Ainsi, le bilan de compétences est devenu la deuxième formation la plus demandée sur l’appli moncompteformation.gouv.fr, derrière le permis de conduire. Un marqueur mais aussi une raison, alors que l’application gérée par la Caisse des dépôts et consignations, mise en ligne depuis le 21 novembre 2019 clarifie les offres ainsi que les acteurs de la formation et permet à chaque personne inscrite sur la plateforme de mobiliser directement un financement sans obtenir au préalable l’accord de son employeur. « Dès l’instauration de l’application nous avons constaté une hausse des demandes de bilans de compétences », confirme Thomas Vergnaud, à Poitiers. « Il y a eu un effet d’annonce et les gens ont repris conscience qu’ils avaient des droits », analyse-t-il. Surtout, depuis la loi Pénicaud de 2018 relative à la « Liberté de choisir son avenir professionnel » réformant l’apprentissage, la formation professionnelle et l’assurance-chômage ; le marché des bilans de compétences s’est largement ouvert, « puisqu’il suffit de disposer d’un numéro de déclaration d’activité d’organisme formateur », regrette David Zoute, le président de la Fédération française des professionnels de l’accompagnement et du bilan de compétences, qui dénonce la « multiplication des organismes en tous genres, débarqués avec des formations d’une durée qui ne correspond à rien » et des prix « exotiques ». « Avant 2018 le marché était relativement protégé, mais la loi de 2018 l’a largement ouvert et il devient difficile de survivre pour les acteurs qui ne font ni communication ni marketing », analyse le président de la fédération qui regroupe 135 adhérents. « Désormais le site Moncompteformation facilite la gestion, mais ce n’est pas lui qui amène les clients », prévient-il. « En 2020 une partie de nos adhérents notent la venue de clients par anticipation de la crise économique ou une quête de sens », répète-il aussi, « mais beaucoup d’autres font face à une baisse de demandes ».

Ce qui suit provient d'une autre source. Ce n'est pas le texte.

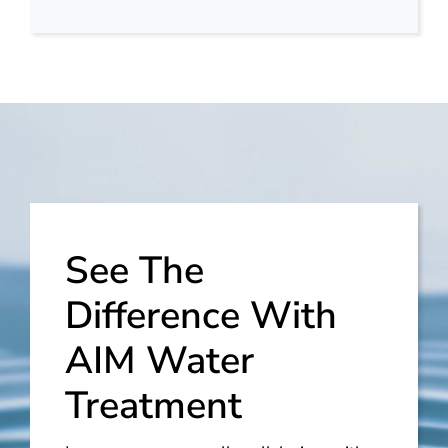
See The
Difference With
AIM Water
Treatment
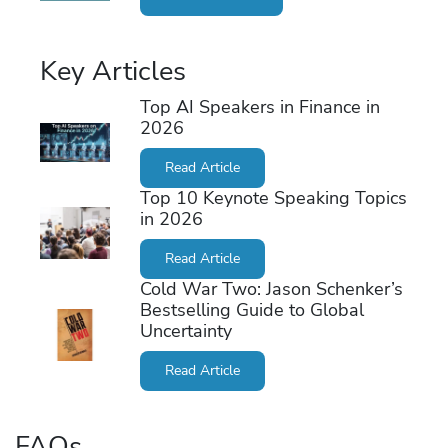
Key Articles
Top AI Speakers in Finance in
2026
Read Article
Top 10 Keynote Speaking Topics
in 2026
Read Article
Cold War Two: Jason Schenker’s
Bestselling Guide to Global
Uncertainty
Read Article
FAQs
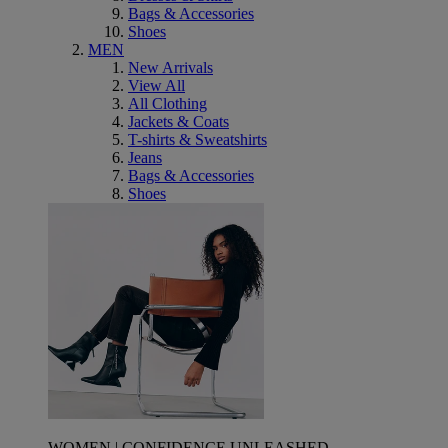
Bags & Accessories
Shoes
MEN
New Arrivals
View All
All Clothing
Jackets & Coats
T-shirts & Sweatshirts
Jeans
Bags & Accessories
Shoes
WOMEN | CONFIDENCE UNLEASHED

2021 devrait donc être un bon cru pour les bilans de compétences, selon lui, « à condition que le Gouvernement n’ait pas l’idée de refaire une réforme de la formation et fasse du ménage parmi les prestataires présents sur l’application », raille-t-il. « Les personnes qui ont le plus besoin d’un bilan sont aussi celles qui ont le moins accès à l’information », regrette-il. « Les cadres hyper-formés sont au courant, les exécutants pas du tout. Et ce n’est pas le report de six mois pour transférer les heures DIF qui changera la donne », prévient-il. Le président de la fédération demande donc la participation de l’Ursaff ou des caisses de retraite (et pas seulement des anciens employeurs comme c’est le cas aujourd’hui, NDLR) pour que les candidats puissent obtenir plus facilement une attestation de nombre d’heures cotisées, et faire valoir leurs droits.